Requirement =
Give all of the records again. Match them exactly.

Household object change records:

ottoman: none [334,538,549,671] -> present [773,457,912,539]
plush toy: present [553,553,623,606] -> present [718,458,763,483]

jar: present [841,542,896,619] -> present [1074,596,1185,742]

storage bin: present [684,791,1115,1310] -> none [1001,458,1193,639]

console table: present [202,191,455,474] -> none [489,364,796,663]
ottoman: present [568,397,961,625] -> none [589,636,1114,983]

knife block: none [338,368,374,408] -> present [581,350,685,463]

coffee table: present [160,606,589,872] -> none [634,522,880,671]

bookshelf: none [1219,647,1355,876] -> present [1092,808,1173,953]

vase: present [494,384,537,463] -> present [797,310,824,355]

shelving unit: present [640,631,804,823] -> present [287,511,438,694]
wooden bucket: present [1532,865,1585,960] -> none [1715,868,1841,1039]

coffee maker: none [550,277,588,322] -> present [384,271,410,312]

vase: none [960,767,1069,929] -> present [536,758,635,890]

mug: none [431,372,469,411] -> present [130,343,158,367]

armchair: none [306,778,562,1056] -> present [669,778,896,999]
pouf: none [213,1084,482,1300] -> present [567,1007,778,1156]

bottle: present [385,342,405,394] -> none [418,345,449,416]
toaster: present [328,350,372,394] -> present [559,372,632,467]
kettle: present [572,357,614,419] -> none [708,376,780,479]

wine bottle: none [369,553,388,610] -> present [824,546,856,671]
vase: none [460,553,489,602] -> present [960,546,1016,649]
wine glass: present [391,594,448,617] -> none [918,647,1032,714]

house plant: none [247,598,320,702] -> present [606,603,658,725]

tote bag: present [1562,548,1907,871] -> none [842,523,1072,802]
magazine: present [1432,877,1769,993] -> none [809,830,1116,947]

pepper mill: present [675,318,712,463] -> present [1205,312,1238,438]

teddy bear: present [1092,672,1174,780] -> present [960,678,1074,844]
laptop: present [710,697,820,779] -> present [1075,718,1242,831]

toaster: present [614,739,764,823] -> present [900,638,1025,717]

Answer space =
ottoman: none [334,538,549,671] -> present [773,457,912,539]
plush toy: present [553,553,623,606] -> present [718,458,763,483]

jar: present [841,542,896,619] -> present [1074,596,1185,742]

storage bin: present [684,791,1115,1310] -> none [1001,458,1193,639]

console table: present [202,191,455,474] -> none [489,364,796,663]
ottoman: present [568,397,961,625] -> none [589,636,1114,983]

knife block: none [338,368,374,408] -> present [581,350,685,463]

coffee table: present [160,606,589,872] -> none [634,522,880,671]

bookshelf: none [1219,647,1355,876] -> present [1092,808,1173,953]

vase: present [494,384,537,463] -> present [797,310,824,355]

shelving unit: present [640,631,804,823] -> present [287,511,438,694]
wooden bucket: present [1532,865,1585,960] -> none [1715,868,1841,1039]

coffee maker: none [550,277,588,322] -> present [384,271,410,312]

vase: none [960,767,1069,929] -> present [536,758,635,890]

mug: none [431,372,469,411] -> present [130,343,158,367]

armchair: none [306,778,562,1056] -> present [669,778,896,999]
pouf: none [213,1084,482,1300] -> present [567,1007,778,1156]

bottle: present [385,342,405,394] -> none [418,345,449,416]
toaster: present [328,350,372,394] -> present [559,372,632,467]
kettle: present [572,357,614,419] -> none [708,376,780,479]

wine bottle: none [369,553,388,610] -> present [824,546,856,671]
vase: none [460,553,489,602] -> present [960,546,1016,649]
wine glass: present [391,594,448,617] -> none [918,647,1032,714]

house plant: none [247,598,320,702] -> present [606,603,658,725]

tote bag: present [1562,548,1907,871] -> none [842,523,1072,802]
magazine: present [1432,877,1769,993] -> none [809,830,1116,947]

pepper mill: present [675,318,712,463] -> present [1205,312,1238,438]

teddy bear: present [1092,672,1174,780] -> present [960,678,1074,844]
laptop: present [710,697,820,779] -> present [1075,718,1242,831]

toaster: present [614,739,764,823] -> present [900,638,1025,717]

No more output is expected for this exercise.